Из-за дождя многие отказались от привычки бегать по вечерам, и парк почти обезлюдел. Вот природный грот, образованный двумя большими скалами: я зашел внутрь и присел – казалось, меня вела чья-то невидимая рука – на кучу гравия. Улегся, положил голову на скалу, прижался щекой к ее сырой, шершавой поверхности. Кому-нибудь наблюдавшему издали моя фигура наверняка показалась бы нелепой. Пчелы над самшитом поднялись всей тучей и исчезли внутри дерева. Спустя несколько минут дыхание вернулось в норму, межреберные всхлипы прекратились. Я медленно встал, попытался привести в порядок одежду, отряхивая с брюк и свитера травинки и грязь, оттирая с ладоней пятна глины. Небо догорало, и сверху просачивалась лишь единственная струйка синевы – вон там, на западе между домами.

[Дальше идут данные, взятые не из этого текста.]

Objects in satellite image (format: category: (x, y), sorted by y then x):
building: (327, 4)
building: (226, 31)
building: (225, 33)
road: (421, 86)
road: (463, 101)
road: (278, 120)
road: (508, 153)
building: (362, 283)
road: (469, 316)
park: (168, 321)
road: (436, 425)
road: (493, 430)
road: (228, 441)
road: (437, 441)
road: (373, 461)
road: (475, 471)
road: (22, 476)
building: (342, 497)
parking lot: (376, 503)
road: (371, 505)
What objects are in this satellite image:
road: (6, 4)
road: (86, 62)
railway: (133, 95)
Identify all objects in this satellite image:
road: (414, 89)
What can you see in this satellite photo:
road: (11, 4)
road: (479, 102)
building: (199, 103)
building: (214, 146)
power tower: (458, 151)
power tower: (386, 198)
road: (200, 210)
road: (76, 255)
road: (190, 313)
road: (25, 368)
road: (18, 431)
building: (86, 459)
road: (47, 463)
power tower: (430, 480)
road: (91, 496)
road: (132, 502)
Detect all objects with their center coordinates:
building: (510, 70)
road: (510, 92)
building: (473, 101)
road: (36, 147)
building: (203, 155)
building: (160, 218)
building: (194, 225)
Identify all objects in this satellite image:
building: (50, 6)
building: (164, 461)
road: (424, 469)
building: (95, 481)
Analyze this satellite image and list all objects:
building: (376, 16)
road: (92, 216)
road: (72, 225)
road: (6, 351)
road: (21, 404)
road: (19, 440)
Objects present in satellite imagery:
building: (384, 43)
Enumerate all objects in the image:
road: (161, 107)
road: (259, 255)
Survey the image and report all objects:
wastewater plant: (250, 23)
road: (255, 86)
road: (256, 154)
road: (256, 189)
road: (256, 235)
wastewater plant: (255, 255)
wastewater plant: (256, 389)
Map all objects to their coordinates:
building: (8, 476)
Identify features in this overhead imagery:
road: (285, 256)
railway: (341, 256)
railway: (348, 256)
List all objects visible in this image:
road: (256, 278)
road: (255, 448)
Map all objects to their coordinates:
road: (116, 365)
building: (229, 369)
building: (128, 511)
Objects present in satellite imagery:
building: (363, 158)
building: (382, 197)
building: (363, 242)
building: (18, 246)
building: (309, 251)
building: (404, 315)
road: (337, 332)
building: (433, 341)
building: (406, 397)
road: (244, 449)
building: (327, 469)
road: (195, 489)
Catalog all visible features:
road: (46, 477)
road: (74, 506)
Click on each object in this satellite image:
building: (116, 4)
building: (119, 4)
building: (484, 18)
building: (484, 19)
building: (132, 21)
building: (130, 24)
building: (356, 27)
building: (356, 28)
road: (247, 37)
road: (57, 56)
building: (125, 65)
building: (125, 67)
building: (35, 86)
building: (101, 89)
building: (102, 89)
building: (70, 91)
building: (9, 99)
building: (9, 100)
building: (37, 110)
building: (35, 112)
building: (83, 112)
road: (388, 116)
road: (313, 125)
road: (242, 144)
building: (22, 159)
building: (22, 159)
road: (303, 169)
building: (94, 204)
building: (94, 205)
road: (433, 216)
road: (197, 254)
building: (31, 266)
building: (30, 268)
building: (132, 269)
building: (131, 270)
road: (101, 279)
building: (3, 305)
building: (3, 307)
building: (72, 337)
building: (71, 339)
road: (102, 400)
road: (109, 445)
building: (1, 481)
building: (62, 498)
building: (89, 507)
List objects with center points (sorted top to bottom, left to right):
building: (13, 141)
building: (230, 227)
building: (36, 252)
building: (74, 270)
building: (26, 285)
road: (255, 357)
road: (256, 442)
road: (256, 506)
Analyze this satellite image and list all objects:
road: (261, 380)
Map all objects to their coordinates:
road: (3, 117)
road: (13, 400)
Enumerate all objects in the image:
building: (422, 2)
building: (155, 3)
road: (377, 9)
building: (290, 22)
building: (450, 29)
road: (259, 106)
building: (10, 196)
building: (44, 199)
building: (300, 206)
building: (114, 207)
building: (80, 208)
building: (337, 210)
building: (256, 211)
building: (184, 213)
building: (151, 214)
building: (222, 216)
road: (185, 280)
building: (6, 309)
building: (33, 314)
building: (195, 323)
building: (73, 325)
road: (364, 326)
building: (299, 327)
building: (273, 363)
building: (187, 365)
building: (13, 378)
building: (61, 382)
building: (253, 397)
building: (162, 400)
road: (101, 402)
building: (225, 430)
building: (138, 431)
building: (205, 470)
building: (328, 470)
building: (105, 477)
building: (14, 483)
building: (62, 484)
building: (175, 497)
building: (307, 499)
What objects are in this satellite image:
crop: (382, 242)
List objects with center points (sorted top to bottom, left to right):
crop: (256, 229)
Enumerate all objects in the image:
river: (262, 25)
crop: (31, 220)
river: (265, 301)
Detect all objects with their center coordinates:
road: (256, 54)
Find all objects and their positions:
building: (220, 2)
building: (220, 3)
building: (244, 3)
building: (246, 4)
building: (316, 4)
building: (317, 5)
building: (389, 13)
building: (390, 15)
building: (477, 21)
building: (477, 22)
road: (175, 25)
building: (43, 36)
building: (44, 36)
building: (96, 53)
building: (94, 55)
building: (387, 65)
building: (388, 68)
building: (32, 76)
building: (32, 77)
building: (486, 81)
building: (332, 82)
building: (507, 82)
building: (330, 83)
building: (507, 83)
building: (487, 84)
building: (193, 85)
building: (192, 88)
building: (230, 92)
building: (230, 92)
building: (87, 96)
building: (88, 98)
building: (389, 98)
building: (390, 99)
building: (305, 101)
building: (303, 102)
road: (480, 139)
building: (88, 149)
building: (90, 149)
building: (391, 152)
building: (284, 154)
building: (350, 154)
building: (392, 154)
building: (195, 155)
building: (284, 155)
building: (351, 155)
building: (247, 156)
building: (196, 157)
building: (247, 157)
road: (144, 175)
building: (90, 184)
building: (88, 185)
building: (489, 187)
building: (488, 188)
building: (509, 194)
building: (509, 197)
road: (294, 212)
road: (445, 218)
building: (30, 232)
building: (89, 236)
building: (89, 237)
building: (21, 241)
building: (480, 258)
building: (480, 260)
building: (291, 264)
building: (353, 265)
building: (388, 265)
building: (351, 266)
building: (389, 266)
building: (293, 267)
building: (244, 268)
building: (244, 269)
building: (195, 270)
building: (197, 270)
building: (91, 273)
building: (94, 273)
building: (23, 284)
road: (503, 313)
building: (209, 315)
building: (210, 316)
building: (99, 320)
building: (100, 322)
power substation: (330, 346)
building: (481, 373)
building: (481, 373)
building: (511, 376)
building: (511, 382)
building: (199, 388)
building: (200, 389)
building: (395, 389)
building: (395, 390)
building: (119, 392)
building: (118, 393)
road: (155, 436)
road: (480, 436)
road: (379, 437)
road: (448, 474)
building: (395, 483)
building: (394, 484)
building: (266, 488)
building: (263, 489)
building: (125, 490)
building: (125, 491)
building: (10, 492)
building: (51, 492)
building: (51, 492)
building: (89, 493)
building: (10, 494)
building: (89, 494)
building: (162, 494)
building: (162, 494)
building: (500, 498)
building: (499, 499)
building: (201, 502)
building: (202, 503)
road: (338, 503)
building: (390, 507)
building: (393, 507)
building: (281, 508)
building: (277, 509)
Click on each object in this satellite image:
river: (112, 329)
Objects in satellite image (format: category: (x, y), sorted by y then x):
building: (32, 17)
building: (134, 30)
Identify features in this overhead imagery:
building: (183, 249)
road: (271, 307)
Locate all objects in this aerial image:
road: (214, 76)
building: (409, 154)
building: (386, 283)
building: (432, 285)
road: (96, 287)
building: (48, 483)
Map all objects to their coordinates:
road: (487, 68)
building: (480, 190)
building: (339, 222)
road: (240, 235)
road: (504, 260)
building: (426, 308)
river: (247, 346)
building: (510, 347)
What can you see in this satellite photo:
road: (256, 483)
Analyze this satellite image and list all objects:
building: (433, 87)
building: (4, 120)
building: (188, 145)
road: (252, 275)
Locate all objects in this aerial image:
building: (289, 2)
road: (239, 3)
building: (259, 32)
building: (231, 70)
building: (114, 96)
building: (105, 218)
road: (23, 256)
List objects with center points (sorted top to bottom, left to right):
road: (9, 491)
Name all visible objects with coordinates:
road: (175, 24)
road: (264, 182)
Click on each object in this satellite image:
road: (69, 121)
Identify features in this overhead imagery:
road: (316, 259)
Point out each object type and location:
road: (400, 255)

Я ощутил какой-то сдвиг в отдаленной суете города; день подошел к концу; люди разбредаются по домам или выходят на работу в вечернюю смену, в тысячах ресторанных кухонь готовятся к ужину, а в окнах квартир уже замерцали ласковые желтые огоньки. Я поспешил пpочь из парка, перешел Пятую авеню, Мэдисон, Паркавеню, на Лексингтон-авеню свернул и зашагал на север; в лекционном зале, едва мы расселись по местам, нам представили поэта. Он был поляк, одет в коричневое и серое, относительно молодой, но с белоснежными, сияющими, как нимб, волосами. Под громовые аплодисменты подошел к ораторской кафедре и сказал: «В этот вечер я не хочу говорить о поэзии. Я хочу говорить о гонениях, если вы позволите поэту такую вольность. Как нам понять коренные причины гонений, особенно когда объект этих гонений – некое племя, раса или культурная общность? Для начала расскажу вам одну историю». Поанглийски он говорил свободно, но из-за сильного акцента, протяжных гласных и раскатистых «р» казалось, что он запинается, словно перед произнесением мысленно переводит каждую фразу. Он вскинул голову, оглядывая полный зал, рассматривая всех и никого конкретно, и в его очках отразились софиты, создав иллюзию, будто оба глаза заклеены белым пластырем.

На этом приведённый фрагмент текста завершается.